→ Try it
Please find all lines containing "down" in the listing below and copy them.

═══ Data excerpt

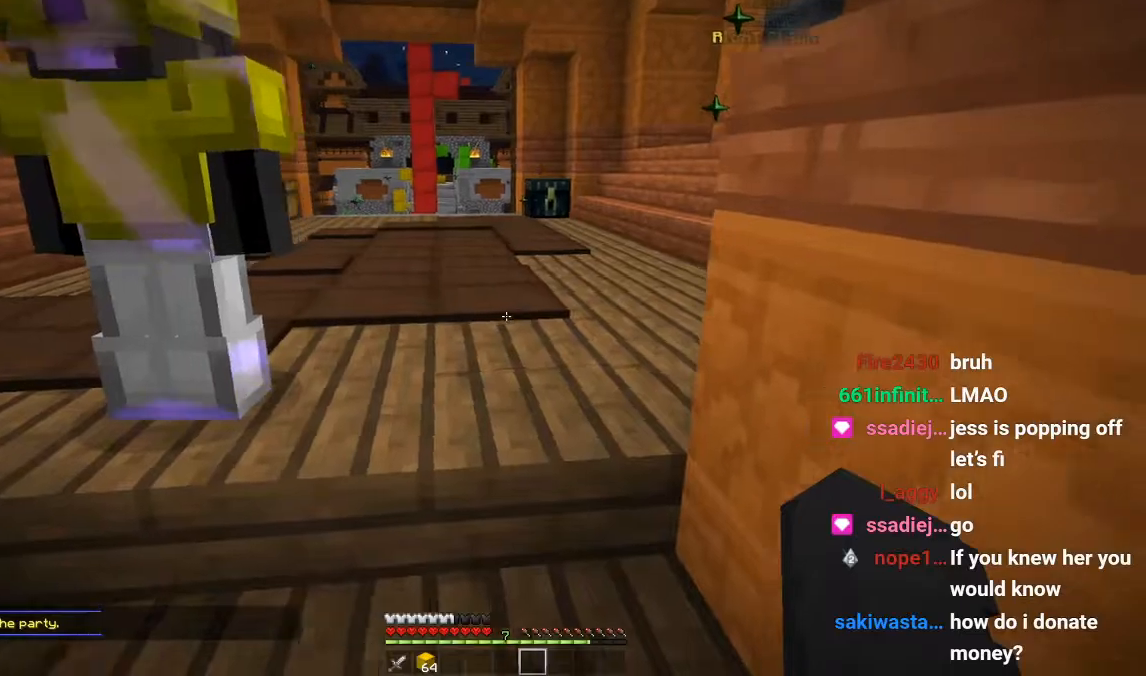
{"keys": ["a"], "mouse": [], "events": [[184, "s", "up"], [267, "a", "down"], [301, "d", "up"]]}
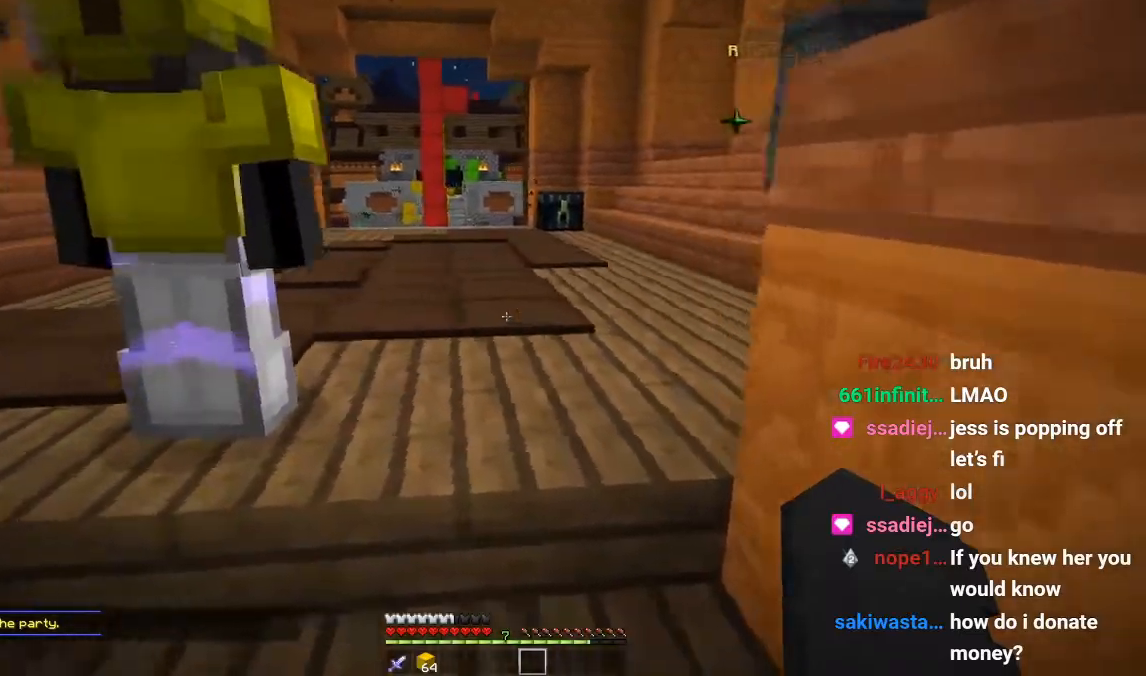
{"keys": ["d"], "mouse": [], "events": [[200, "s", "down"], [317, "a", "up"], [317, "d", "down"], [467, "s", "up"]]}
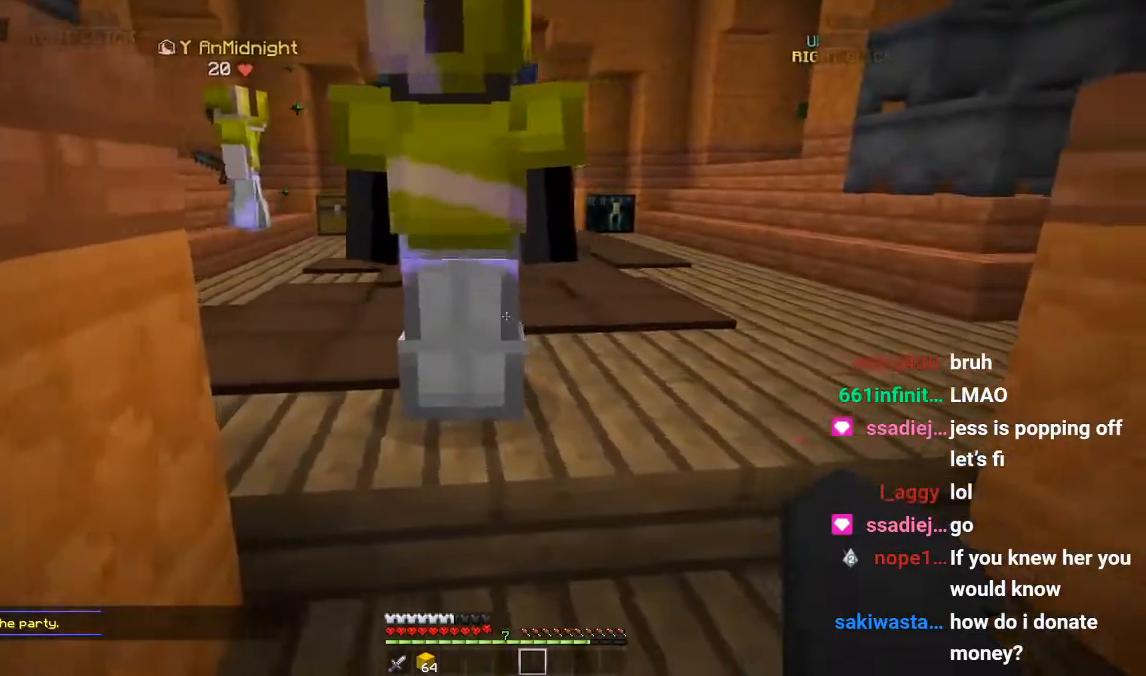
{"keys": [], "mouse": [], "events": [[84, "d", "up"]]}
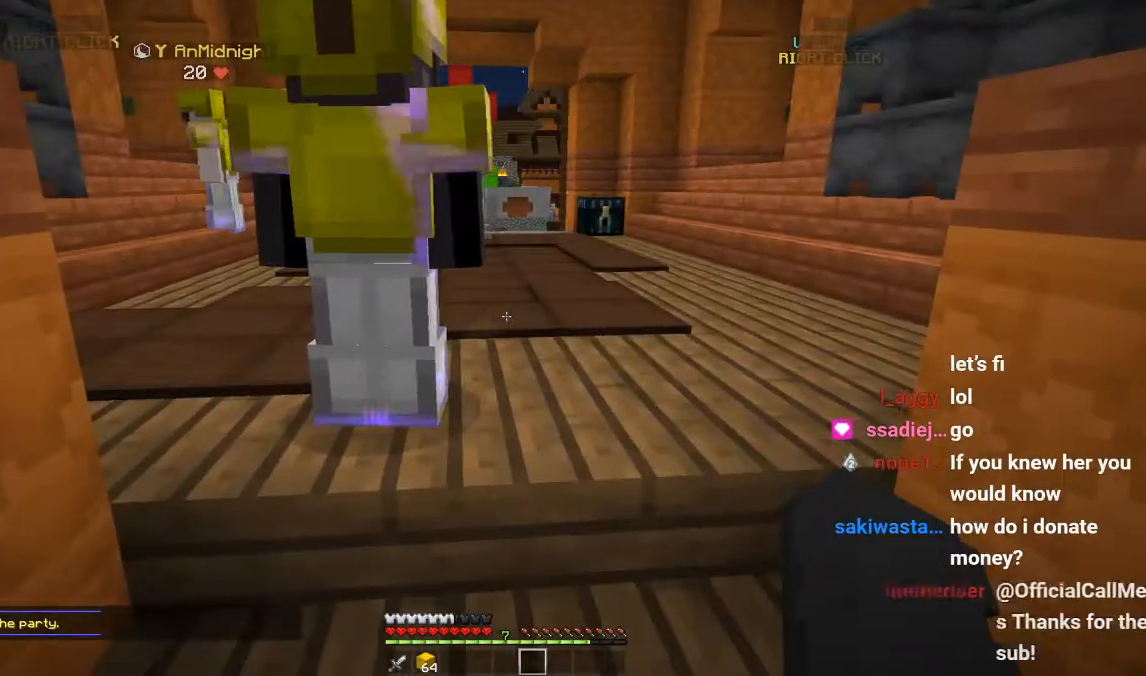
{"keys": [], "mouse": [], "events": []}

══════

→ Task solution
{"keys": ["a"], "mouse": [], "events": [[184, "s", "up"], [267, "a", "down"], [301, "d", "up"]]}
{"keys": ["d"], "mouse": [], "events": [[200, "s", "down"], [317, "a", "up"], [317, "d", "down"], [467, "s", "up"]]}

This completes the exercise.